No, he's thankfully alive and kicking in drag! Not Mark Twain, silly -- his recently rediscovered play is but inspiration -- Norbert Leo Butz, who plays the role with such self-awareness (his bray of a laugh never gets old) that the show stays spry and full of "con"plications. The text is filled with puns (a chimney sweep leaves behind a "sootprint"; he's a real "impressionist") and a bright and likable cast. Aside from the bread and butzer of the show, Jean-Francois Millet faking his own death as his implausibly eccentric twin sister Daisy Tolou (that's "to you" to you), there's also his friends: "Chicago" (Michael McGrath, channeling Nathan Lane), "Dutchy" (Tom Alan Roberts, fittingly playing the Pumbaa of the bunch), and Phelim O'Shaughnessy (Jeremy Bobb); his adorers, the Leroux family (John McMartin, Jenn Gambatese, and Bridget Regan); and David Pittu, who fills in everything else. The weak link is the evil yet frequently lovestruck usurist, Bastien Andrew (Byron Jennings), who simply isn't inflated enough. The highlight is adapter David Ives -- having flipped through the original script during intermission, it's clear that Ives understands it's all in the timing (to be fair, so does Blakemore, a veteran of that venerable Noises Off), and he's compressed most of the jokes down so that they have a faster rhythm and a less confusing pace; without him, we'd be asleep long before all the doors start opening and closing in act two.
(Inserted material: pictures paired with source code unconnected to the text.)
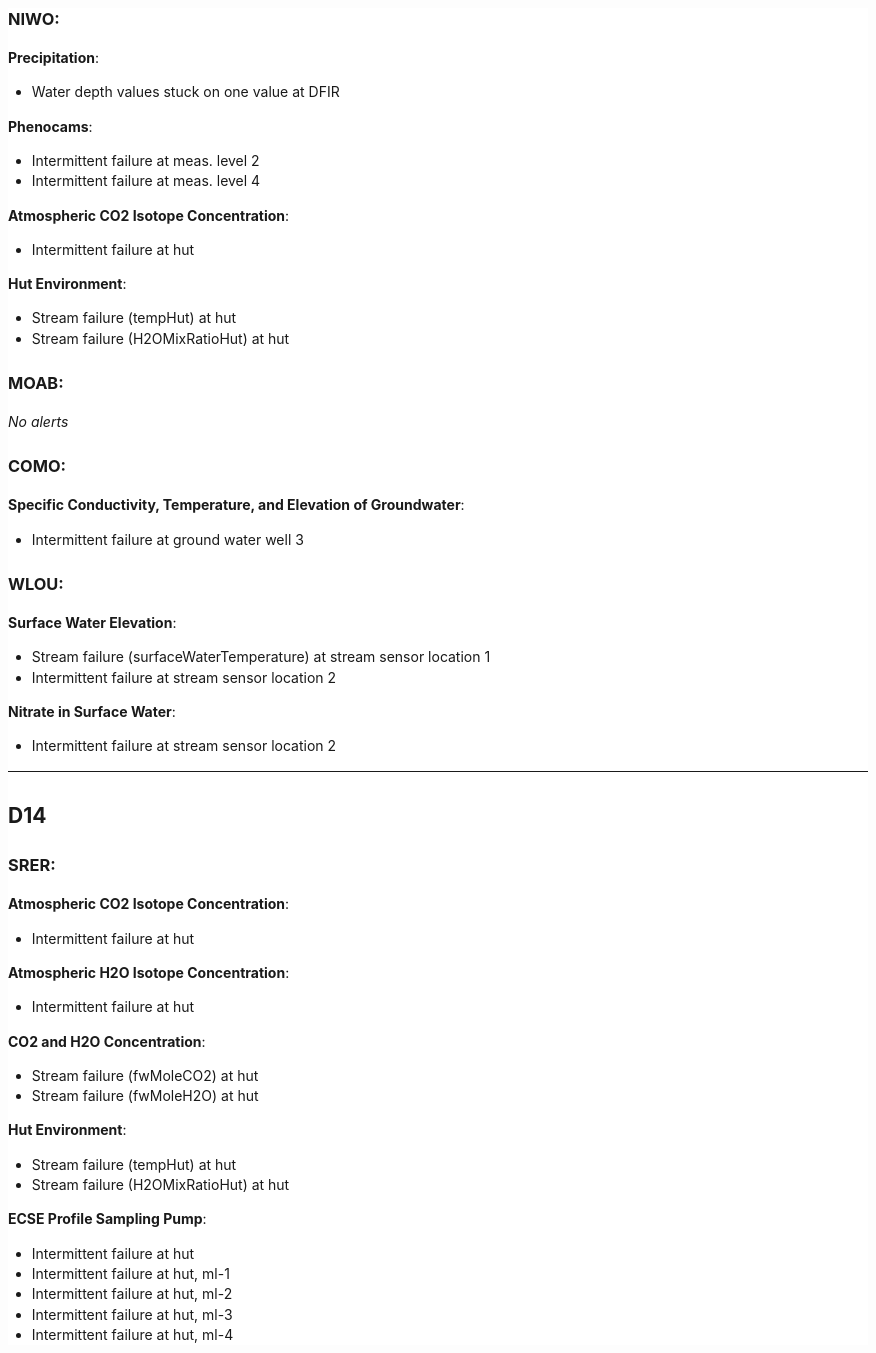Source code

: ### NIWO:

**Precipitation**:
 - Water depth values stuck on one value at DFIR

**Phenocams**:
 - Intermittent failure at meas. level 2
 - Intermittent failure at meas. level 4

**Atmospheric CO2 Isotope Concentration**:
 - Intermittent failure at hut

**Hut Environment**:
 - Stream failure (tempHut) at hut
 - Stream failure (H2OMixRatioHut) at hut

### MOAB:

_No alerts_

### COMO:

**Specific Conductivity, Temperature, and Elevation of Groundwater**:
 - Intermittent failure at ground water well 3

### WLOU:

**Surface Water Elevation**:
 - Stream failure (surfaceWaterTemperature) at stream sensor location 1
 - Intermittent failure at stream sensor location 2

**Nitrate in Surface Water**:
 - Intermittent failure at stream sensor location 2

***
## D14

### SRER:

**Atmospheric CO2 Isotope Concentration**:
 - Intermittent failure at hut

**Atmospheric H2O Isotope Concentration**:
 - Intermittent failure at hut

**CO2 and H2O Concentration**:
 - Stream failure (fwMoleCO2) at hut
 - Stream failure (fwMoleH2O) at hut

**Hut Environment**:
 - Stream failure (tempHut) at hut
 - Stream failure (H2OMixRatioHut) at hut

**ECSE Profile Sampling Pump**:
 - Intermittent failure at hut
 - Intermittent failure at hut, ml-1
 - Intermittent failure at hut, ml-2
 - Intermittent failure at hut, ml-3
 - Intermittent failure at hut, ml-4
[Also blogged by: Patrick | David]

Tuesday, December 18, 2007

The City That Cried Wolf

Photo/Oliver Jevremov

Even though the acting isn't nearly animated enough and the directing belabors sight gags over substance, The City That Cried Wolf will have you simultaneously groaning and laughing thanks to Brooks Reeve's hysterical puns. Whereas Jasper Fforde works the plot into a coherent strand, Reeve tweaks the story (whether it fits Jack B. Nimble's investigation of Mayor Dumpty's murder or not) to pack in anything that might get a laugh. His best moments are perversions of the classics: Little Bo Peep is a dancer at the Hey Diddle Diddle (best known for its "hickory dickory daiquiris"), and for a price, you can sample Miss Muffet's toffets. A pity the rest of the show isn't as clever.

[Read on]

Cut to the Chase


It takes Cut to the Chase little under five minutes to do exactly that: hyperactive Dilly (Laura Dillman), clad in a bellhop's costume and armed with an infectious laugh, introduces the cast: Dobson (Mike Dobson), the dour drummer; The Great Jeske (Joel Jeske), the director; Julietta Massina (Juliet Jeske), the singing diva; Kasper (Ryan Kasprzak), the lovable scamp; Little Angela (Andrea Kehler), the annoying tease; and Roland Derek (Derek Roland), the lanky illusionist. In of itself, that's not impressive; however, this talented ensemble then continues to entertain both the young and the young at heart for the next hour in a mash of silent comedy and parodies of old song standards like "Shine on Harvest Moon." Mark Lonergan's direction seamlessly uses three farcically placed doors and a few sliding curtains to break out (among many many other things) a tap-triggered light show and a balloon-drumming exhibition. Great fun, for all ages.

[Read on]

Monday, December 17, 2007

Scapin

What you're looking at above is the almost unbearably bright production of Scapin currently running at the Turtle's Shell Theater, and at Jay Painter (with guitar), the man who is running off with the show. You'll laugh hysterically at the over-the-top antics to be found in this production, but it's hardly Moliere's Scapin anymore (though even he couldn't write all that much clever into this straightforward farce), it's Scapin! with an exclamation point. The problem the show faces is that Painter makes all the other actors look sluggish, so unless he's on stage (a tricky challenge, since he mainly plays pre-show and mid-show entertainment along with being a porter), Shawn Rozsa's direction seems pretty flat. There are some nice moments, particularly from John Freimann's pitiable Geronte (one of the two misers Scapin tricks out of their money -- for the sake of their sons!), but the glass of this scatterbrained production seems half-empty all too often.